API keys let you authenticate without a password. Use them for scripts, CI/CD, and server-to-server integrations.

Important: API key management (create, list, revoke) requires JWT authentication. API keys cannot manage other API keys.

Dashboard: Create and manage API keys

  1. Log in to atiru.io.
  2. Go to API Keys in the sidebar.
  3. Click Create API key.
  4. Optionally enter a name (e.g. "Production server").
  5. Click Create. The key is shown once—copy it immediately and store it securely.
  6. To revoke a key, click the delete icon next to it.

API: Create an API key

Requires: JWT (login token). API key auth returns 403.

Request

json
{
  "name": "My API key"
}

name is optional.

bash
curl -X POST "https://api.atiru.io/auth/api-keys" \
  -H "Authorization: Bearer YOUR_JWT_TOKEN" \
  -H "Content-Type: application/json" \
  -d '{"name":"Production server"}'
javascript
const res = await fetch('https://api.atiru.io/auth/api-keys', {
  method: 'POST',
  headers: {
    'Authorization': `Bearer ${jwtToken}`,
    'Content-Type': 'application/json',
  },
  body: JSON.stringify({ name: 'Production server' }),
})
const { id, key, key_prefix, name, created_at } = await res.json()
// Store `key` securely—it is shown only once
python
import requests

res = requests.post(
    "https://api.atiru.io/auth/api-keys",
    headers={"Authorization": f"Bearer {jwt_token}"},
    json={"name": "Production server"},
)
data = res.json()
api_key = data["key"]  # Store securely—shown only once

Response (201)

json
{
  "id": "uuid",
  "key": "atiru_xxxxxxxxxxxx",
  "key_prefix": "atiru_xxxx",
  "name": "Production server",
  "created_at": "2024-01-15T12:00:00.000Z"
}

The key field is returned only on creation.
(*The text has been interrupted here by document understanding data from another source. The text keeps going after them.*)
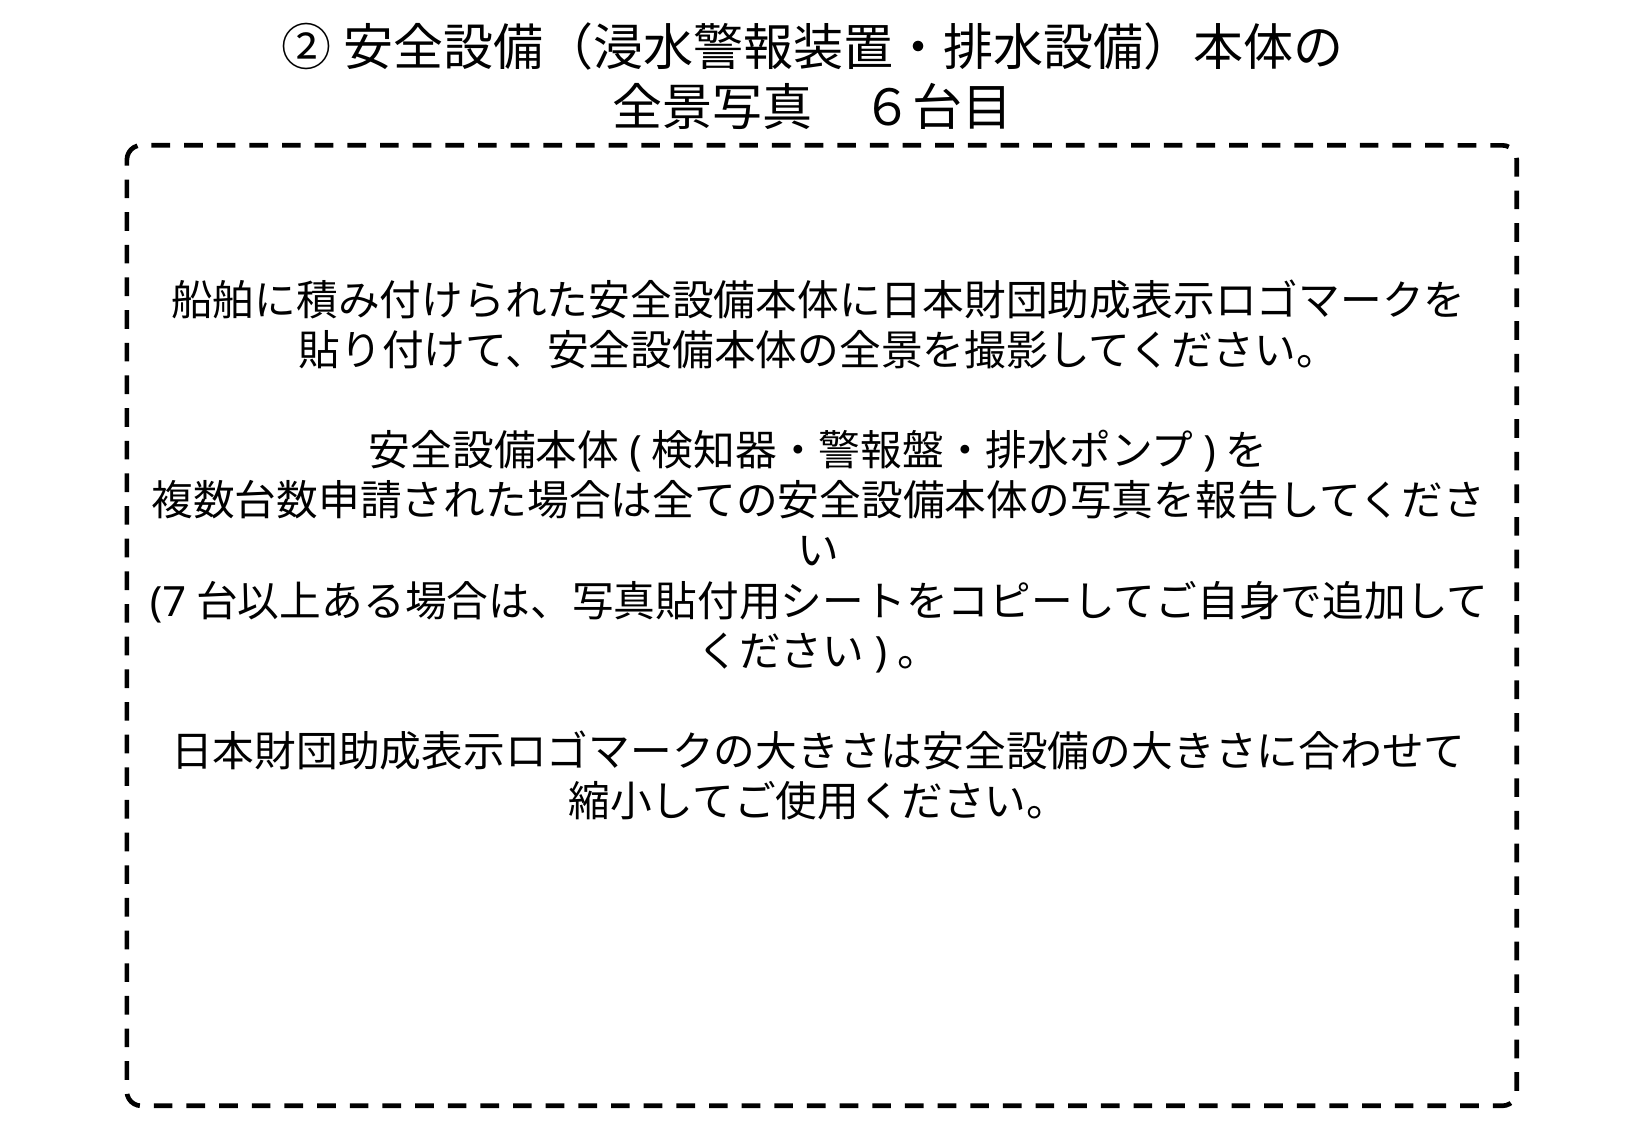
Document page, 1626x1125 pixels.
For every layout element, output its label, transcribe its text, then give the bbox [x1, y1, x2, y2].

text_box [124, 143, 1519, 1108]
text_box ②安全設備（浸水警報装置・排水設備）本体の 全景写真 ６台目 [43, 8, 1582, 144]
text_box 船舶に積み付けられた安全設備本体に日本財団助成表示ロゴマークを 貼り付けて、安全設備本体の全景を撮影してください。 安全設備本体(検知器・警報盤・排水ポンプ)を 複数台数申請された場合は全ての安全設備本体の写真を報告してください (7台以上ある場合は、写真貼付用シートをコピーしてご自身で追加してください)。 日本財団助成表示ロゴマークの大きさは安全設備の大きさに合わせて 縮小してご使用ください。 [126, 266, 1510, 832]
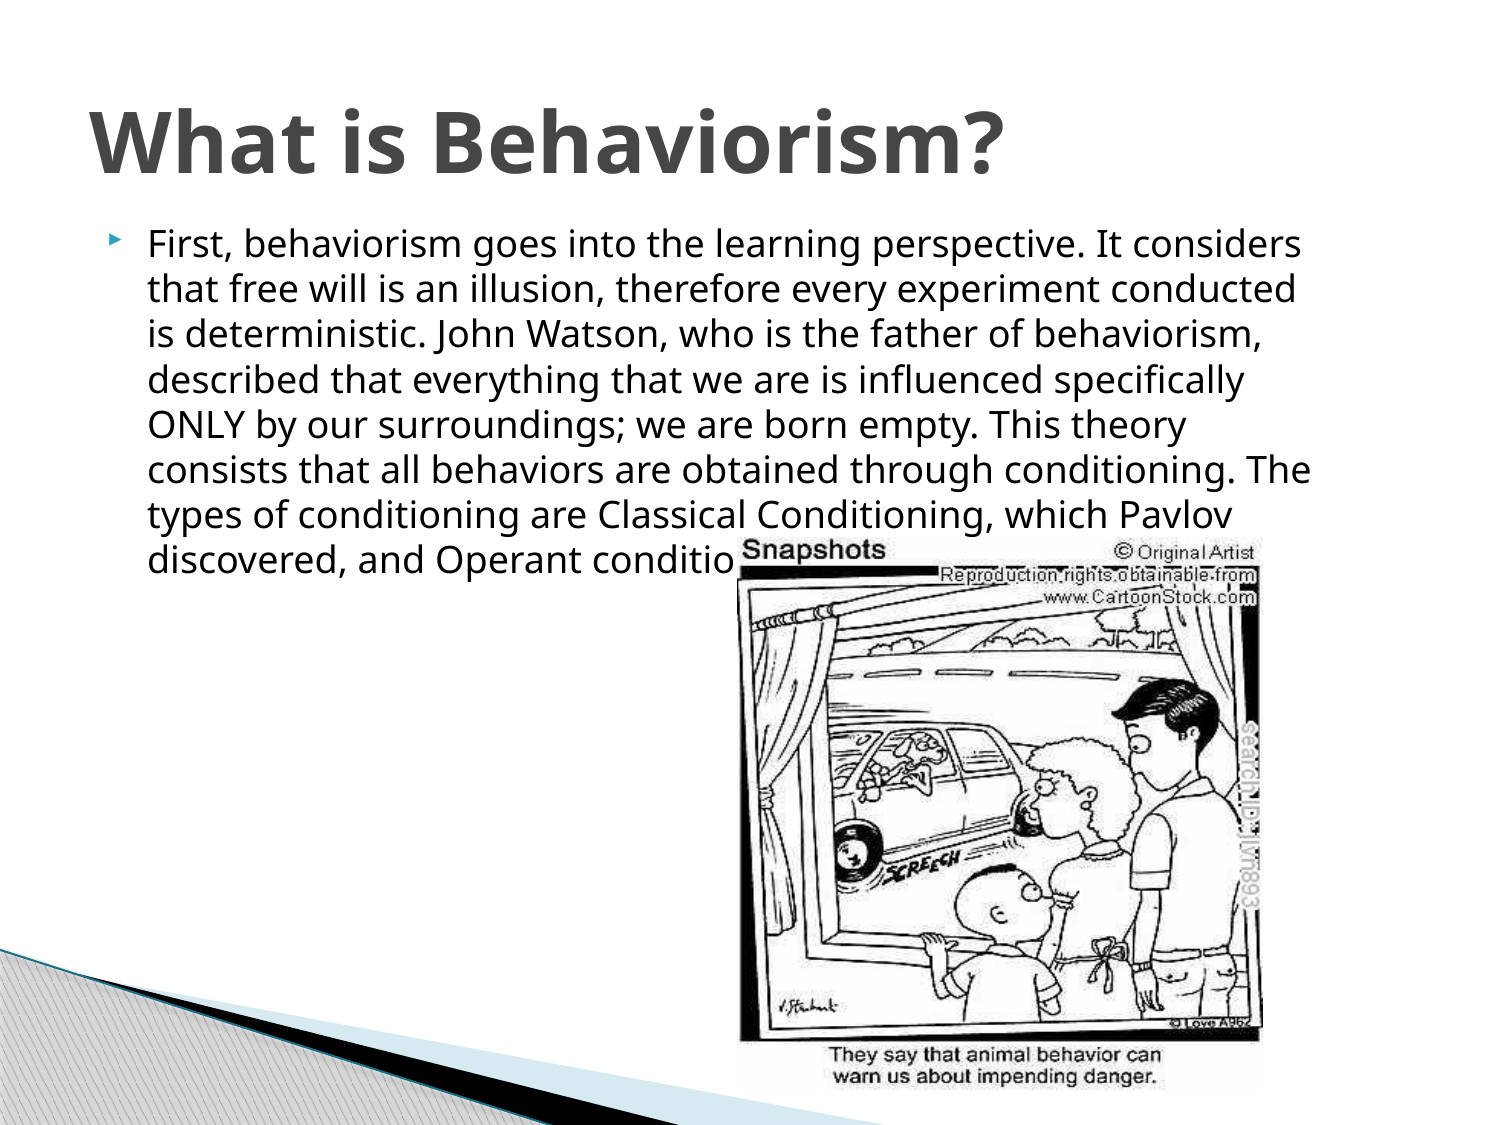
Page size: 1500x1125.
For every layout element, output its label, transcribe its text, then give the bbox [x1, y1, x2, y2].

picture [737, 537, 1263, 1091]
list First, behaviorism goes into the learning perspective. It considers that free will is an illusion, therefore every experiment conducted is deterministic. John Watson, who is the father of behaviorism, described that everything that we are is influenced specifically ONLY by our surroundings; we are born empty. This theory consists that all behaviors are obtained through conditioning. The types of conditioning are Classical Conditioning, which Pavlov discovered, and Operant conditioning. [75, 233, 1338, 625]
title What is Behaviorism? [75, 45, 1425, 233]
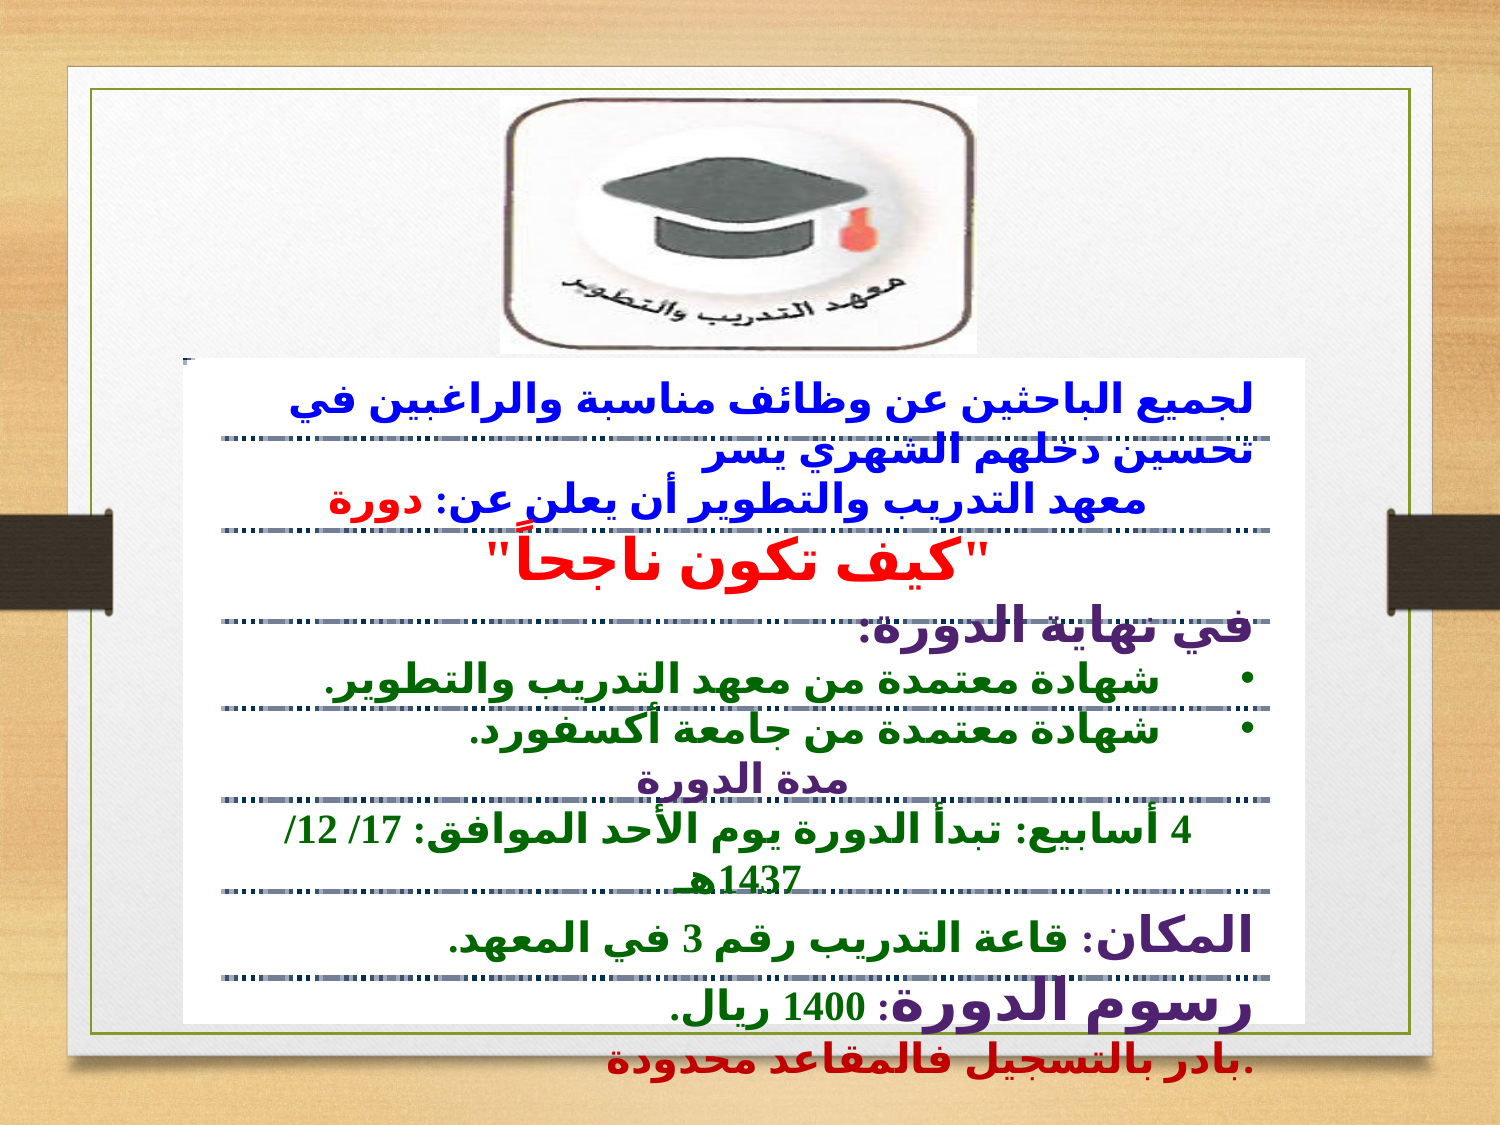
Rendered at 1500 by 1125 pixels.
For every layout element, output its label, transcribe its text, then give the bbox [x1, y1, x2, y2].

Store it securely.

API: List API keys

Requires: JWT. API key auth returns 403.

curl

bash
curl -X GET "https://api.atiru.io/auth/api-keys" \
  -H "Authorization: Bearer YOUR_JWT_TOKEN"

Response (200)

json
{
  "api_keys": [
    {
      "id": "uuid",
      "key_prefix": "atiru_xxxx",
      "name": "Production server",
      "created_at": "2024-01-15T12:00:00.000Z",
      "last_used_at": "2024-01-16T10:30:00.000Z"
    }
  ]
}

API: Revoke an API key

Requires: JWT. API key auth returns 403.

curl

bash
curl -X DELETE "https://api.atiru.io/auth/api-keys/KEY_ID" \
  -H "Authorization: Bearer YOUR_JWT_TOKEN"

Response (204) — No body. Key is revoked.

Response (404) — Key not found or already revoked.